Sure, the musical construction is similar to old rock’n’roll. Sure, building songs like that and using those harmonies and those instruments cannot in itself be revolutionary or subversive as it was in his time.
But that is exactly the (musical) starting point of punk, *not* its goal. The fact that the lyrics are sung almost shouting, that they’re hard to understand, that you don’t *need* more than three chords to support your whole musical discourse because you’re not basing the message on its harmonic structure… all that is essential to punk, both in terms of sound and in terms of social position.
Despite his huge success and popularity, Chuck Berry never established a relation to his audience similar to what basically all the (early) punk bands did, for instance – and that’s perfectly ok because that wasn’t *his* point. So of course, if we listen to the notes and the rhythms, there’s not much new. But thank goodness there’s a lot more than that to music.

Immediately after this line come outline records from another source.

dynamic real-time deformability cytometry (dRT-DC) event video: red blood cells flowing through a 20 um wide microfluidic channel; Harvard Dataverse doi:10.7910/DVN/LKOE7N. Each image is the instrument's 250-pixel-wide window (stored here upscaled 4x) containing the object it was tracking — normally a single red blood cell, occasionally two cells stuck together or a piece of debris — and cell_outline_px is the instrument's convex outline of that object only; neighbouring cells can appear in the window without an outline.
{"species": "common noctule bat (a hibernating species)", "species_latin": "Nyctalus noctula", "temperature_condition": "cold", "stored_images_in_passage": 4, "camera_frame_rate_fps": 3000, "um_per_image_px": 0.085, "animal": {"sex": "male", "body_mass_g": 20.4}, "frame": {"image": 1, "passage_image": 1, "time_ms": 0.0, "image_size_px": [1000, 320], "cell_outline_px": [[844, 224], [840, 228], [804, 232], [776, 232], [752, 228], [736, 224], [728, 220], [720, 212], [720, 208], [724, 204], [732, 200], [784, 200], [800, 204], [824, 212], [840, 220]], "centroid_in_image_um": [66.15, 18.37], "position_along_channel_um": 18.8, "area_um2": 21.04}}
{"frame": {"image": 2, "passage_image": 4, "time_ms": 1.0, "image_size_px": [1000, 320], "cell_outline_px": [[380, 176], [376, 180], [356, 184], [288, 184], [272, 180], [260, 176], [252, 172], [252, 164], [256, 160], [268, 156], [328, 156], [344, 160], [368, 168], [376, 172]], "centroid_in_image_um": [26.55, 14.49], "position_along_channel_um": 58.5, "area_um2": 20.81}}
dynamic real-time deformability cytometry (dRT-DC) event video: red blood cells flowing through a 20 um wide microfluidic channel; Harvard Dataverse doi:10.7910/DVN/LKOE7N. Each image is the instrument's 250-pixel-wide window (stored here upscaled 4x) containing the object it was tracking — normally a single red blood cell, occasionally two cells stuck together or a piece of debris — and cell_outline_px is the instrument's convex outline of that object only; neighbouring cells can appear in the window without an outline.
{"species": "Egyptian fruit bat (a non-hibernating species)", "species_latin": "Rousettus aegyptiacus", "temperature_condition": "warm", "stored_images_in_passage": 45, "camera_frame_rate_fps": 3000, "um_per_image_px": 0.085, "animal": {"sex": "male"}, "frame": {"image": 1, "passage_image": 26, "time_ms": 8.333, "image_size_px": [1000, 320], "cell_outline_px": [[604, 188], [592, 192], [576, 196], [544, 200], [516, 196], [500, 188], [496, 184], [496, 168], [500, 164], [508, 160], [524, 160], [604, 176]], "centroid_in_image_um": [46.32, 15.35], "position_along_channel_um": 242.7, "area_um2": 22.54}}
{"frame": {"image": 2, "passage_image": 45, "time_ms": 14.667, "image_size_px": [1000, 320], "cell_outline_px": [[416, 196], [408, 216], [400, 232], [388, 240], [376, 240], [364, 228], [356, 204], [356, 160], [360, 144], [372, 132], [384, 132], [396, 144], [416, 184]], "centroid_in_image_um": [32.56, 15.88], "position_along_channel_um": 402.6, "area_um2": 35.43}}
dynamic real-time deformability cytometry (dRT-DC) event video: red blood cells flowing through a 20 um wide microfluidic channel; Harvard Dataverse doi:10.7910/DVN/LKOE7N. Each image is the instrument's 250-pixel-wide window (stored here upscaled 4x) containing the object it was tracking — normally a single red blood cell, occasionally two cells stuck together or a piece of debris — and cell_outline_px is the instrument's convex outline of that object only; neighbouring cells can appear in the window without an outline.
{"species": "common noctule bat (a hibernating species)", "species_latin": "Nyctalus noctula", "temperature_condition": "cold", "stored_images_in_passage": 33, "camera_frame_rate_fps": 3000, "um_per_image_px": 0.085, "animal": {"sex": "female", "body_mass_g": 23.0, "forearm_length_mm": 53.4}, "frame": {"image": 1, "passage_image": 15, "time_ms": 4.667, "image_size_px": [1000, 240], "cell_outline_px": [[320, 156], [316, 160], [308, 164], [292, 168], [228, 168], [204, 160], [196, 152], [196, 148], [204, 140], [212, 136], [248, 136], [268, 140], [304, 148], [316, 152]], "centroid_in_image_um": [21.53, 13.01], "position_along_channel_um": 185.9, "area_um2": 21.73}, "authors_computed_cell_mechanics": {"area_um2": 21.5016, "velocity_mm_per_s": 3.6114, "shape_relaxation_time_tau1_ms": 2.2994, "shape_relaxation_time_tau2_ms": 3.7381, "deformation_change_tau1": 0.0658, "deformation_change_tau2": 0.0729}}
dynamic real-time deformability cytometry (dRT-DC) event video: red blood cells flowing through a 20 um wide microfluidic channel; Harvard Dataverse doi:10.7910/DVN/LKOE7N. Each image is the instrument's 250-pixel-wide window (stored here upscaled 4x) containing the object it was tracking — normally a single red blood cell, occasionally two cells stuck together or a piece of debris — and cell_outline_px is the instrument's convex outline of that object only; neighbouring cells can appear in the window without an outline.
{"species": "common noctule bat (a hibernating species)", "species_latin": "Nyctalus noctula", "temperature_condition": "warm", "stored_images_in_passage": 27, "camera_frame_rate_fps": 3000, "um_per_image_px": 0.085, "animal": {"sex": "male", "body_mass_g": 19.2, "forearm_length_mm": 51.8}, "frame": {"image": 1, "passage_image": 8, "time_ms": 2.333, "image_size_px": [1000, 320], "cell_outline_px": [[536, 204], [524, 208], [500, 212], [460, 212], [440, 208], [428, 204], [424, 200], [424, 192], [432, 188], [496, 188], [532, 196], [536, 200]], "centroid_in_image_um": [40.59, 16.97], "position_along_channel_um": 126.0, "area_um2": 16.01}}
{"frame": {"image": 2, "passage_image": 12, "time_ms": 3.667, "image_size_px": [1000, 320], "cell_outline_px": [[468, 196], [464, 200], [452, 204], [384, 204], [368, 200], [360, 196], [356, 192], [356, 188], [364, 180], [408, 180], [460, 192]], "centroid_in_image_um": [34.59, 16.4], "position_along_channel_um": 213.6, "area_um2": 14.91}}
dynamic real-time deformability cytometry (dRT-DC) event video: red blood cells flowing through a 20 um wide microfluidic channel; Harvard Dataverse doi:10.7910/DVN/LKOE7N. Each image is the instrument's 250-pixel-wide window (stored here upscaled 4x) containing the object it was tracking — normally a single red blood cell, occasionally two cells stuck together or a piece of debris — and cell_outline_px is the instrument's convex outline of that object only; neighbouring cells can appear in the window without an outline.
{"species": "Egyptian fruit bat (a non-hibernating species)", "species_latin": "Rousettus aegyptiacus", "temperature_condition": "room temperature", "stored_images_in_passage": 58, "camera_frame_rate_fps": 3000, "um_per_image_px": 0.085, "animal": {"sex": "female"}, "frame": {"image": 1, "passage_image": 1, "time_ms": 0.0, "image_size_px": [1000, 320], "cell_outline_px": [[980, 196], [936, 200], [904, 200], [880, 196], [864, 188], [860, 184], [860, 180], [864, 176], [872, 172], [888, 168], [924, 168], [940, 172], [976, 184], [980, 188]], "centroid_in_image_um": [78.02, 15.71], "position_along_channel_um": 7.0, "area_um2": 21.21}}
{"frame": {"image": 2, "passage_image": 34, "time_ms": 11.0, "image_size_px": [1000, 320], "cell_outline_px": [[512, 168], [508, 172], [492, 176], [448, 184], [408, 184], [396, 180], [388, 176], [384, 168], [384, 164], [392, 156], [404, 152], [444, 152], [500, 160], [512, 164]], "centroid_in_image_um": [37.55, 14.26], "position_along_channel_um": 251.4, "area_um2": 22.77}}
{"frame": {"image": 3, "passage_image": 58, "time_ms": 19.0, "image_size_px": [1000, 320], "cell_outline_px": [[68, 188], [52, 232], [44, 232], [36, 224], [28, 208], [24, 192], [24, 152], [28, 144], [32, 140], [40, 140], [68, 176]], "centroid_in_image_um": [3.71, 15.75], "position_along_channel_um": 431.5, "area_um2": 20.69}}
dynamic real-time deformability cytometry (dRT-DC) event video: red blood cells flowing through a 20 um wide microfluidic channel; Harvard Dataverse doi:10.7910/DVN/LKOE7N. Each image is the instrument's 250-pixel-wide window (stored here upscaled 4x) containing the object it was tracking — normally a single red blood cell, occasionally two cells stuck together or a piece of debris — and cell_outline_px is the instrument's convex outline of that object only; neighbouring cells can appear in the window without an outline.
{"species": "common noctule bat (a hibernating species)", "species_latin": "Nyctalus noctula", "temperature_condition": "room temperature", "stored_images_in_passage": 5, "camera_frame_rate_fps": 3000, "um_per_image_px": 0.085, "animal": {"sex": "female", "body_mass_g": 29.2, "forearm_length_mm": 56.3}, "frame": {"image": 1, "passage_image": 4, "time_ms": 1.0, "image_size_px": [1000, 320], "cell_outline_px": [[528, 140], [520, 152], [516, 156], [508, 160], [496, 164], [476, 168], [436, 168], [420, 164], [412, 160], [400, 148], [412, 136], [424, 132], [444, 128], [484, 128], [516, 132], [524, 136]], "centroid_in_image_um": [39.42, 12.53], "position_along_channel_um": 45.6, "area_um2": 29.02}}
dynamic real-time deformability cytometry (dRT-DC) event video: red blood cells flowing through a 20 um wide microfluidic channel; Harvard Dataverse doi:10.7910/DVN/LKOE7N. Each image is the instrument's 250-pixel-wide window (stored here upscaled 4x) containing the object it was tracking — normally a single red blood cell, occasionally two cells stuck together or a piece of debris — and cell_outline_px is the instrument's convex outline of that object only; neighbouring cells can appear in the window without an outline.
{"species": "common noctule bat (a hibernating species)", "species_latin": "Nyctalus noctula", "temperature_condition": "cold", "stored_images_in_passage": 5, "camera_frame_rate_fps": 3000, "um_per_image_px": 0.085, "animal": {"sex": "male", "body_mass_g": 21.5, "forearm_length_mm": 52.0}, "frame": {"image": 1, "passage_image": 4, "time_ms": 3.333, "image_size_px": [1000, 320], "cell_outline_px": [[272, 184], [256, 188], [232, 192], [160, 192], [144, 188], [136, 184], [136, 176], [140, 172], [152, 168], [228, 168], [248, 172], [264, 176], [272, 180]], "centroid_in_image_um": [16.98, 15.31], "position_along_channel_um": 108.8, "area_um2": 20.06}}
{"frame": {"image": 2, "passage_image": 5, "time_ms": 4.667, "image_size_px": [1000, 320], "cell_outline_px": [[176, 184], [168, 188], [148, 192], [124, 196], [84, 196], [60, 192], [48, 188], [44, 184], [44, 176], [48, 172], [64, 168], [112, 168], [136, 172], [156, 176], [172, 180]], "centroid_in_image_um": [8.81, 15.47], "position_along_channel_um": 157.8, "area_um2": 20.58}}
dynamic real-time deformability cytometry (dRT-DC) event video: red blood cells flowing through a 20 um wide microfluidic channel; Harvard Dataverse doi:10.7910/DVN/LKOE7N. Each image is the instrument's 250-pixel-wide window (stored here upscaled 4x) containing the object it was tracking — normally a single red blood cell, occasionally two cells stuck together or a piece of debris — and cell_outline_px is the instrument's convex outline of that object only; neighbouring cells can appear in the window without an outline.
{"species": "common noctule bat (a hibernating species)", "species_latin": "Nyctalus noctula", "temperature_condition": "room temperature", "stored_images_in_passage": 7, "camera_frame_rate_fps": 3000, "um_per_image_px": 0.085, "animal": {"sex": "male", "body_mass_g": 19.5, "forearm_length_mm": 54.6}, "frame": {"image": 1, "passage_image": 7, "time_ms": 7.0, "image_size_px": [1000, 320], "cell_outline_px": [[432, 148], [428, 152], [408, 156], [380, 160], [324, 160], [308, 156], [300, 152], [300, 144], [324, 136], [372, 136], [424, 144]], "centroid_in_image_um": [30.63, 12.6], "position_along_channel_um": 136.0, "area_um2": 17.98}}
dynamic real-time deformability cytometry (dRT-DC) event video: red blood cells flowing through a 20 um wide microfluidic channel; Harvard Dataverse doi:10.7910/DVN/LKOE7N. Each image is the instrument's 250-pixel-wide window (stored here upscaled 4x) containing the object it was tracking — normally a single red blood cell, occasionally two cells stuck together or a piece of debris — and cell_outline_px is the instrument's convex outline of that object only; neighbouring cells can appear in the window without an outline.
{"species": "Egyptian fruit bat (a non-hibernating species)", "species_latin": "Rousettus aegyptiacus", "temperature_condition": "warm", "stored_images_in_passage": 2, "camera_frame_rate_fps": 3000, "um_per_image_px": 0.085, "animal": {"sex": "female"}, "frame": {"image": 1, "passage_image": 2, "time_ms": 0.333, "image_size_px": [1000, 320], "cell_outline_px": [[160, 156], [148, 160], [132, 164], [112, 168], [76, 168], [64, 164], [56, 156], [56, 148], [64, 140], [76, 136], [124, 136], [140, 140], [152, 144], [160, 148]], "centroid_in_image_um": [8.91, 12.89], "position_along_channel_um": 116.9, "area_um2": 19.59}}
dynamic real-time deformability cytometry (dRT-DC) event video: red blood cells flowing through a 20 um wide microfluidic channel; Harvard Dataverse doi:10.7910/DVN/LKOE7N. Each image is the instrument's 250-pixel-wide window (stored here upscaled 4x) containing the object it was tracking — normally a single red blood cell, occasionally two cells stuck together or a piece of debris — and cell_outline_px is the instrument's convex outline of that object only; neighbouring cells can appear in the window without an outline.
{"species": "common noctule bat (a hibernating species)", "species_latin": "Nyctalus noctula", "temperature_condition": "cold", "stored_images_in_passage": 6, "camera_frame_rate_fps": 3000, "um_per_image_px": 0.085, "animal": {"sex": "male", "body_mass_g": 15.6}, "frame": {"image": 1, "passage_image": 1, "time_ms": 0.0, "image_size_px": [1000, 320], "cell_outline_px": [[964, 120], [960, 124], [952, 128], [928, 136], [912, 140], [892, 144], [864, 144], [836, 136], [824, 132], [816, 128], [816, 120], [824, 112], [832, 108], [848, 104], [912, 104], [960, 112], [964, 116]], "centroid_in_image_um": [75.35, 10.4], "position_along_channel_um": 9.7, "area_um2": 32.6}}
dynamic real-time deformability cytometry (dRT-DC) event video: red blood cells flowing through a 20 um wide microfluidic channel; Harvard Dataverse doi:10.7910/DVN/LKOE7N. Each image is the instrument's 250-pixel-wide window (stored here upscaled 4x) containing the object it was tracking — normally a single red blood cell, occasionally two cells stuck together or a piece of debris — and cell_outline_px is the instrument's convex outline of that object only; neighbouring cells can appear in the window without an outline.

Richie Stotts from the Plasmatics was mentioned as a similar type sound as Chuck Berry.
I thought his guitar playing in 1984 when I was fortunate enough to see Wendy and the gang in Vancouver Canada at the Gardens. It was awesome I was 21 at the time.
The stupid thing about that concert was that the crowd was actually spitting on her, she got mad,power got cut I thought it was going to turn deadly.
Incidentally, Jet Lag was founded by St. Louisans teve Pick and John “The Mailman” Korst.